Tijdens de zitting in hoger beroep heeft de verdachte ontkend dat er publiek binnen de gevarenzone aanwezig was. Hij stelde dat de afzetting op een grotere afstand was opgesteld dan voorgeschreven, waardoor de aanwezigen zich niet binnen de gevarenzone bevonden. De toezichthouders van de provincie Flevoland, die verantwoordelijk waren voor het toezicht op de naleving van de vergunning, hebben verklaard dat het onduidelijk was waar de gevarenzone eindigde. Het hof concludeerde dat, gezien deze onduidelijkheid, niet bewezen kon worden dat de mensen binnen de afzetting zich ook daadwerkelijk binnen de gevarenzone bevonden.

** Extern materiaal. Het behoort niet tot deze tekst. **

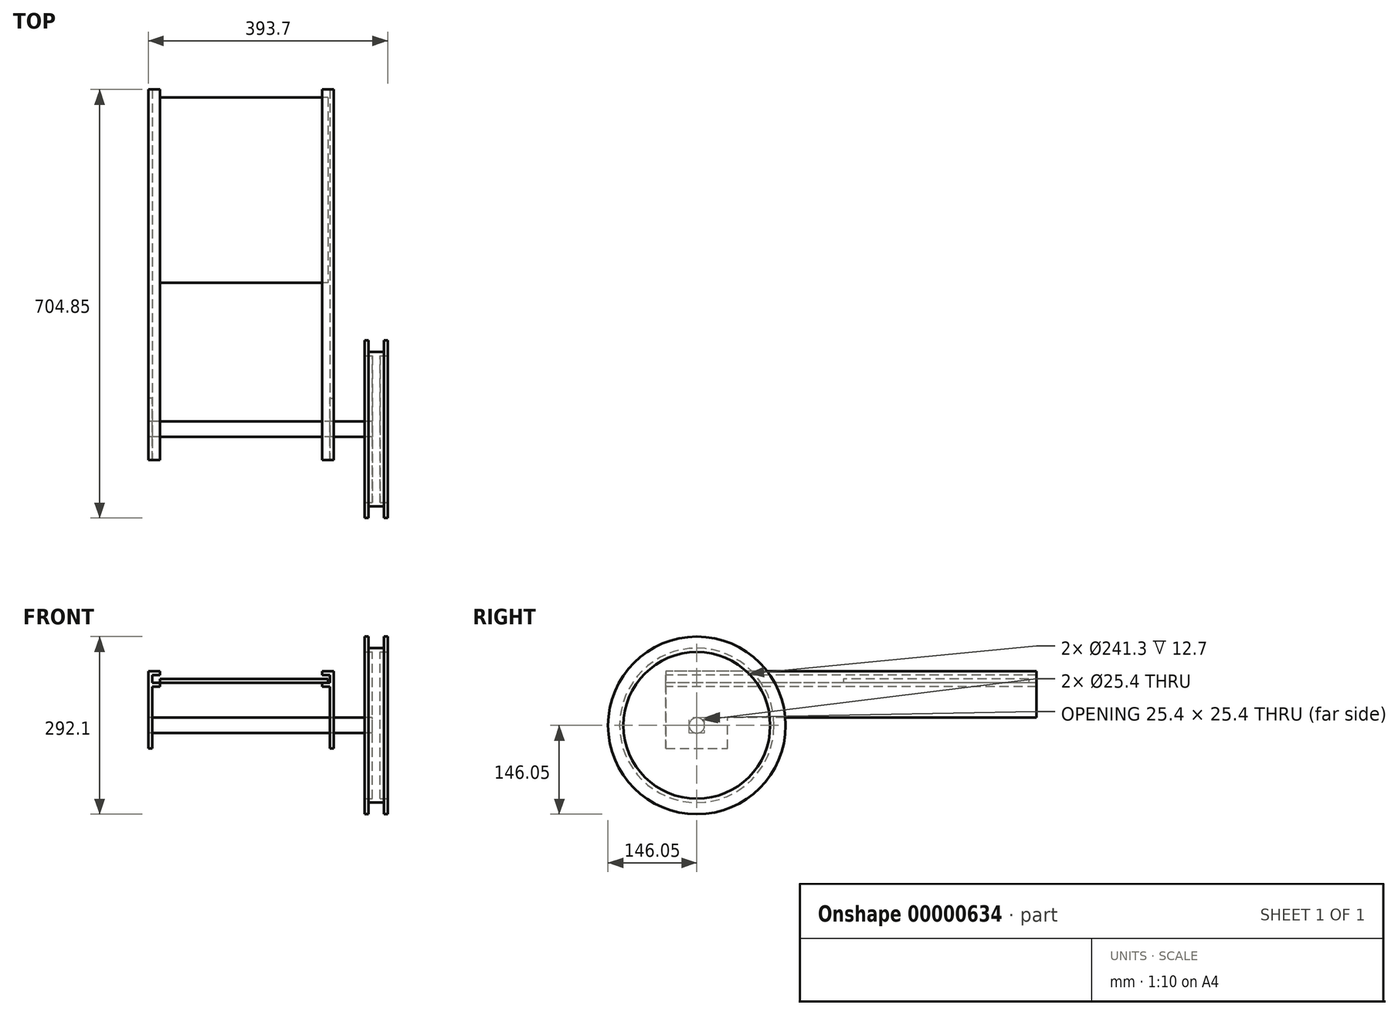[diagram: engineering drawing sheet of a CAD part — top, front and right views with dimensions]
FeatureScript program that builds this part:
annotation { "Feature Type Name" : "Feature", "Feature Type Description" : "" }
export const myFeature = defineFeature(function(context is Context, id is Id, definition is map)
    precondition{}
    {
        {
            var Q0;
            Q0=qCreatedBy(makeId("Front.planeOp"),FACE);
            var sketch = newSketch(context, id + "F0", { "sketchPlane" : qUnion([Q0])});
            skLineSegment(sketch, "E0", {"start": v(-152.4, 76.2) * mm, "end": v(-152.4, -50.8) * mm});
            skLineSegment(sketch, "E1", {"start": v(-152.4, -50.8) * mm, "end": v(-146.05, -50.8) * mm});
            skLineSegment(sketch, "E2", {"start": v(-146.05, 50.8) * mm, "end": v(-133.35, 50.8) * mm});
            skLineSegment(sketch, "E3", {"start": v(-133.35, 57.15) * mm, "end": v(-146.05, 57.15) * mm});
            skLineSegment(sketch, "E4", {"start": v(-146.05, 57.15) * mm, "end": v(-146.05, 69.85) * mm});
            skLineSegment(sketch, "E5", {"start": v(-146.05, 69.85) * mm, "end": v(-133.35, 69.85) * mm});
            skLineSegment(sketch, "E6", {"start": v(-133.35, 50.8) * mm, "end": v(-133.35, 57.15) * mm});
            skLineSegment(sketch, "E7", {"start": v(-133.35, 76.2) * mm, "end": v(-152.4, 76.2) * mm});
            skLineSegment(sketch, "E8", {"start": v(-146.05, -50.8) * mm, "end": v(-146.05, 50.8) * mm});
            skLineSegment(sketch, "E9", {"start": v(-146.05, 0) * mm, "end": v(-152.4, 0) * mm});
            skLineSegment(sketch, "E10", {"start": v(-133.35, 76.2) * mm, "end": v(-133.35, 69.85) * mm});
            skLineSegment(sketch, "E11", {"start": v(0, 0) * mm, "end": v(0, 73.55) * mm, "construction": true});
            skLineSegment(sketch, "E12.0.MirrorCS", {"start": v(146.05, -50.8) * mm, "end": v(146.05, 50.8) * mm});
            skLineSegment(sketch, "E12.1.MirrorCS", {"start": v(133.35, 50.8) * mm, "end": v(133.35, 57.15) * mm});
            skLineSegment(sketch, "E12.2.MirrorCS", {"start": v(146.05, 50.8) * mm, "end": v(133.35, 50.8) * mm});
            skLineSegment(sketch, "E12.3.MirrorCS", {"start": v(133.35, 76.2) * mm, "end": v(152.4, 76.2) * mm});
            skLineSegment(sketch, "E12.4.MirrorCS", {"start": v(152.4, -50.8) * mm, "end": v(146.05, -50.8) * mm});
            skLineSegment(sketch, "E12.5.MirrorCS", {"start": v(146.05, 69.85) * mm, "end": v(133.35, 69.85) * mm});
            skLineSegment(sketch, "E12.6.MirrorCS", {"start": v(146.05, 0) * mm, "end": v(152.4, 0) * mm});
            skLineSegment(sketch, "E12.7.MirrorCS", {"start": v(133.35, 57.15) * mm, "end": v(146.05, 57.15) * mm});
            skLineSegment(sketch, "E12.8.MirrorCS", {"start": v(133.35, 76.2) * mm, "end": v(133.35, 69.85) * mm});
            skLineSegment(sketch, "E12.9.MirrorCS", {"start": v(146.05, 57.15) * mm, "end": v(146.05, 69.85) * mm});
            skLineSegment(sketch, "E12.10.MirrorCS", {"start": v(152.4, 76.2) * mm, "end": v(152.4, -50.8) * mm});
            skSolve(sketch);
        }
        {
            var Q0;
            {var subQ2=sQuery(id+"F0.wireOp",EDGE,"E2");Q0=makeQuery(id+"F0.imprint","IMPRINT",FACE,{"disambiguationData":[TD([[makeQuery(id+"F0.imprint","IMPRINT",EDGE,{"derivedFrom":subQ2}),1.0]])]});}
            var Q1;
            Q1=makeQuery(id+"F0.imprint","IMPRINT",FACE,{"disambiguationData":[TD([[makeQuery(id+"F0.imprint","IMPRINT",EDGE,{"derivedFrom":sQuery(id+"F0.wireOp",EDGE,"E12.1.MirrorCS")}),-1.0]])]});
            extrude(context, id + "F1", {"entities" : qUnion([Q0, Q1]), "oppositeDirection" : true, "depth" : 508 * mm});
        }
        {
            var Q0;
            {var subQ2=sQuery(id+"F0.wireOp",EDGE,"E2");Q0=makeQuery(id+"F0.imprint","IMPRINT",FACE,{"disambiguationData":[TD([[makeQuery(id+"F0.imprint","IMPRINT",EDGE,{"derivedFrom":subQ2}),1.0]])]});}
            var Q1;
            {var subQ2=sQuery(id+"F0.wireOp",EDGE,"E1");Q1=makeQuery(id+"F0.imprint","IMPRINT",FACE,{"disambiguationData":[TD([[makeQuery(id+"F0.imprint","IMPRINT",EDGE,{"derivedFrom":subQ2}),1.0]])]});}
            var Q2;
            Q2=makeQuery(id+"F0.imprint","IMPRINT",FACE,{"disambiguationData":[TD([[makeQuery(id+"F0.imprint","IMPRINT",EDGE,{"derivedFrom":sQuery(id+"F0.wireOp",EDGE,"E12.1.MirrorCS")}),-1.0]])]});
            var Q3;
            {var subQ2=sQuery(id+"F0.wireOp",EDGE,"E12.4.MirrorCS");Q3=makeQuery(id+"F0.imprint","IMPRINT",FACE,{"disambiguationData":[TD([[makeQuery(id+"F0.imprint","IMPRINT",EDGE,{"derivedFrom":subQ2}),-1.0]])]});}
            extrude(context, id + "F2", {"entities" : qUnion([Q0, Q1, Q2, Q3]), "operationType" : NewBodyOperationType.ADD, "depth" : 101.6 * mm});
        }
        {
            var Q0;
            {var subQ0=sQuery(id+"F0.wireOp",EDGE,"E0");Q0=makeQuery(id+"F2.boolean.opBoolean","MERGE",FACE,{"derivedFrom":[makeQuery(id+"F1.opExtrude","SWEPT_FACE",FACE,{"disambiguationData":[OSD([subQ0])]}),makeQuery(id+"F2.opExtrude","SWEPT_FACE",FACE,{"disambiguationData":[OSD([subQ0])]})]});}
            var sketch = newSketch(context, id + "F3", { "sketchPlane" : qUnion([Q0])});
            skLineSegment(sketch, "E13.0", {"start": v(101.6, 76.2) * mm, "end": v(101.6, -50.8) * mm});
            skLineSegment(sketch, "E13.1", {"start": v(101.6, -50.8) * mm, "end": v(0, -50.8) * mm});
            skLineSegment(sketch, "E14.0", {"start": v(0, 76.2) * mm, "end": v(0, -50.8) * mm});
            skCircle(sketch, "E15", {"center": v(50.8, -12.7) * mm, "radius": 12.7 * mm});
            skLineSegment(sketch, "E16", {"start": v(50.8, -50.8) * mm, "end": v(50.8, 76.2) * mm, "construction": true});
            skSolve(sketch);
        }
        {
            var Q0;
            Q0=makeQuery(id+"F3.imprint","IMPRINT",FACE,{"disambiguationData":[TD([[makeQuery(id+"F3.imprint","IMPRINT",EDGE,{"derivedFrom":sQuery(id+"F3.wireOp",EDGE,"E15")}),1.0]])]});
            extrude(context, id + "F4", {"entities" : qUnion([Q0]), "operationType" : NewBodyOperationType.REMOVE, "endBound" : BoundingType.THROUGH_ALL, "oppositeDirection" : true, "depth" : 25.4 * mm});
        }
        {
            var Q0;
            Q0=makeQuery(id+"F3.imprint","IMPRINT",FACE,{"disambiguationData":[TD([[makeQuery(id+"F3.imprint","IMPRINT",EDGE,{"derivedFrom":sQuery(id+"F3.wireOp",EDGE,"E15")}),1.0]])]});
            extrude(context, id + "F5", {"entities" : qUnion([Q0]), "oppositeDirection" : true, "depth" : 381 * mm});
        }
        {
            var Q0;
            Q0=qCreatedBy(makeId("Top.planeOp"),FACE);
            var Q1;
            Q1=sQuery(id+"F3.wireOp",VERTEX,"E15.center");
            cPlane(context, id + "F6", {"entities" : qUnion([Q0, Q1]), "cplaneType" : CPlaneType.PLANE_POINT, "offset" : 152.4 * mm, "width" : 152.4 * mm, "height" : 152.4 * mm});
        }
        {
            var Q0;
            Q0=qCreatedBy(id+"F6.planeOp",FACE);
            var sketch = newSketch(context, id + "F7", { "sketchPlane" : qUnion([Q0])});
            skLineSegment(sketch, "E17.0", {"start": v(228.6, -63.5) * mm, "end": v(228.6, -38.1) * mm});
            skLineSegment(sketch, "E18", {"start": v(228.6, -38.1) * mm, "end": v(215.9, -38.1) * mm});
            skLineSegment(sketch, "E19", {"start": v(215.9, -38.1) * mm, "end": v(215.9, 69.85) * mm});
            skLineSegment(sketch, "E20", {"start": v(222.25, 76.2) * mm, "end": v(222.25, -38.1) * mm});
            skLineSegment(sketch, "E21", {"start": v(228.6, -50.8) * mm, "end": v(181.47, -50.8) * mm, "construction": true});
            skLineSegment(sketch, "E22", {"start": v(222.25, 76.2) * mm, "end": v(209.55, 76.2) * mm});
            skLineSegment(sketch, "E23", {"start": v(209.55, 76.2) * mm, "end": v(209.55, 95.25) * mm});
            skLineSegment(sketch, "E24", {"start": v(209.55, 95.25) * mm, "end": v(203.2, 95.25) * mm});
            skLineSegment(sketch, "E25", {"start": v(203.2, 95.25) * mm, "end": v(203.2, 69.85) * mm});
            skLineSegment(sketch, "E26", {"start": v(203.2, 69.85) * mm, "end": v(215.9, 69.85) * mm});
            skLineSegment(sketch, "E27.0.MirrorCS", {"start": v(228.6, -38.1) * mm, "end": v(228.6, 69.85) * mm});
            skLineSegment(sketch, "E28.0.MirrorCS", {"start": v(222.25, 76.2) * mm, "end": v(234.95, 76.2) * mm});
            skLineSegment(sketch, "E29.0.MirrorCS", {"start": v(234.95, 76.2) * mm, "end": v(234.95, 95.25) * mm});
            skLineSegment(sketch, "E30.0.MirrorCS", {"start": v(241.3, 95.25) * mm, "end": v(241.3, 69.85) * mm});
            skLineSegment(sketch, "E31.0.MirrorCS", {"start": v(241.3, 69.85) * mm, "end": v(228.6, 69.85) * mm});
            skLineSegment(sketch, "E32.0.MirrorCS", {"start": v(234.95, 95.25) * mm, "end": v(241.3, 95.25) * mm});
            skSolve(sketch);
        }
        {
            var Q0;
            {var subQ1=sQuery(id+"F7.wireOp",EDGE,"E20");Q0=makeQuery(id+"F7.imprint","IMPRINT",FACE,{"disambiguationData":[TD([[makeQuery(id+"F7.imprint","IMPRINT",EDGE,{"derivedFrom":subQ1}),1.0]])]});}
            var Q1;
            {var subQ1=sQuery(id+"F7.wireOp",EDGE,"E19");Q1=makeQuery(id+"F7.imprint","IMPRINT",FACE,{"disambiguationData":[TD([[makeQuery(id+"F7.imprint","IMPRINT",EDGE,{"derivedFrom":subQ1}),-1.0]])]});}
            var Q2;
            Q2=sQuery(id+"F7.wireOp",EDGE,"E21");
            revolve(context, id + "F8", {"operationType" : NewBodyOperationType.ADD, "entities" : qUnion([Q0, Q1]), "axis" : qUnion([Q2]), "revolveType" : RevolveType.FULL});
        }
        {
            var Q0;
            {var subQ0=sQuery(id+"F0.wireOp",EDGE,"E3");Q0=makeQuery(id+"F2.boolean.opBoolean","MERGE",FACE,{"derivedFrom":[makeQuery(id+"F1.opExtrude","SWEPT_FACE",FACE,{"disambiguationData":[OSD([subQ0])]}),makeQuery(id+"F2.opExtrude","SWEPT_FACE",FACE,{"disambiguationData":[OSD([subQ0])]})]});}
            var sketch = newSketch(context, id + "F9", { "sketchPlane" : qUnion([Q0])});
            skLineSegment(sketch, "E33.0", {"start": v(142.88, 494.81) * mm, "end": v(142.88, -101.6) * mm});
            skLineSegment(sketch, "E34.0", {"start": v(-142.88, 494.81) * mm, "end": v(-142.88, -101.6) * mm});
            skLineSegment(sketch, "E35", {"start": v(142.88, 494.81) * mm, "end": v(-142.88, 494.81) * mm});
            skLineSegment(sketch, "E36", {"start": v(142.88, 190.01) * mm, "end": v(-142.88, 190.01) * mm});
            skSolve(sketch);
        }
        {
            var Q0;
            {var subQ5=sQuery(id+"F9.wireOp",EDGE,"E35");var subQ7=sQuery(id+"F9.wireOp",EDGE,"E33.0");var subQ9=makeQuery(id+"F9.imprint","INTERSECT",VERTEX,{"derivedFrom":[subQ7,subQ5]});Q0=makeQuery(id+"F9.imprint","IMPRINT",FACE,{"disambiguationData":[TD([[makeQuery(id+"F9.imprint","IMPRINT",EDGE,{"disambiguationData":[TD([[subQ9,-1.0]])],"derivedFrom":subQ7}),-1.0]])]});}
            extrude(context, id + "F10", {"entities" : qUnion([Q0]), "operationType" : NewBodyOperationType.ADD, "depth" : 6.35 * mm});
        }
    });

Het hof heeft het vonnis van de rechtbank vernietigd en de verdachte vrijgesproken van het hem ten laste gelegde. De uitspraak benadrukt het belang van duidelijke afbakening van gevarenzones bij evenementen waarbij vuurwerk wordt ontstoken, en de noodzaak voor toezichthouders om deze zones nauwkeurig te meten en te communiceren. Het arrest is gewezen door een collegiaal hof, waarbij de voorzitter en de andere rechters in meerderheid tot deze beslissing zijn gekomen.